Ce n’est plus une primaire, mais « une investiture populaire ».

Ambitieuse, la démarche, qui devait « faire basculer l’élection présidentielle », n’a toutefois pas rencontré le succès escompté. Ni auprès des candidats, ni auprès des électeurs et des électrices qu’elle voulait mobiliser. Avec 300 000 soutiens revendiqués fin décembre, dont 5 000 ou 8 000 bénévoles (le chiffre varie au gré des interviews), elle atteint tout juste, avec six mois de retard, l’objectif qu’elle visait pour aborder l’été (2).
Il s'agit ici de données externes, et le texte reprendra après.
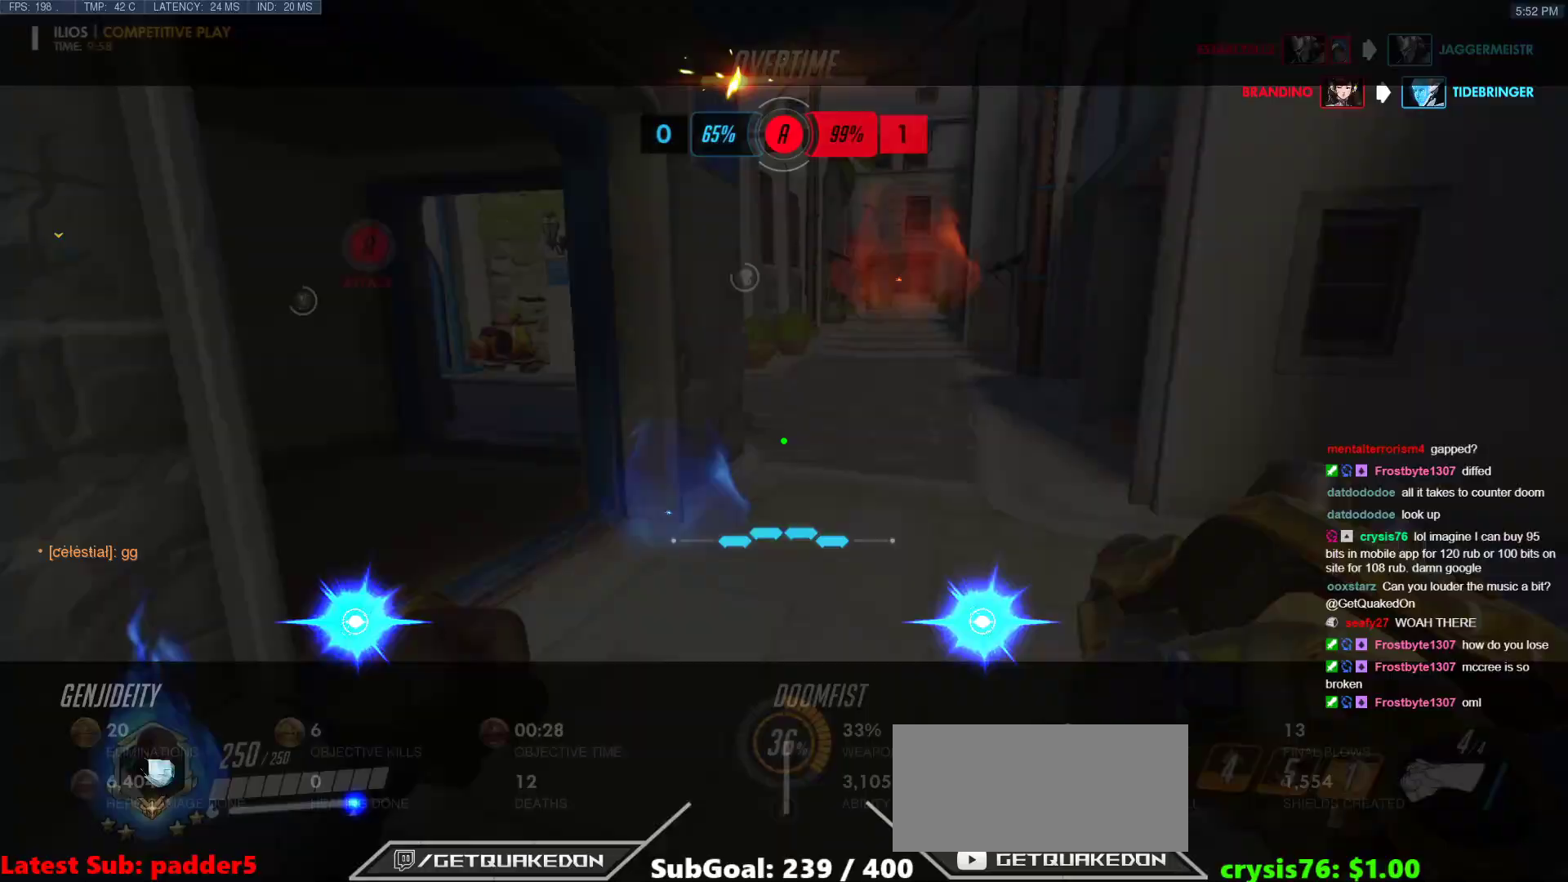
{"keys": ["w"], "mouse": [], "events": [[150, "r", "down"], [200, "melee", "down"], [250, "mouse_left", "down"], [283, "space", "down"], [333, "r", "up"], [383, "melee", "up"], [383, "mouse_left", "up"], [433, "space", "up"]]}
Lundi, les organisateurs se félicitaient que 110 000 personnes aient déjà complété leur inscription pour participer au vote final ; au lancement de la démarche, ils espéraient 2 millions de participants, déclarait Mathilde Imer, porte-parole du mouvement, dans plusieurs entretiens (voir ici et ). « La primaire populaire, c’est un microcosme et elle n’a souvent de populaire que le nom », raille Yannick Jadot. Soutien du candidat écolo, Sophie Taillé-Polian, sénatrice et coordinatrice nationale de Génération·s, est moins sévère. Tout en saluant une « précieuse démarche citoyenne », elle n’en déplore pas moins dans Le Monde (9 janvier) « une erreur de timing » : « S’ils avaient eu plus de poids dès l’été, les machines des partis ne se seraient pas mises en route sans concertation. »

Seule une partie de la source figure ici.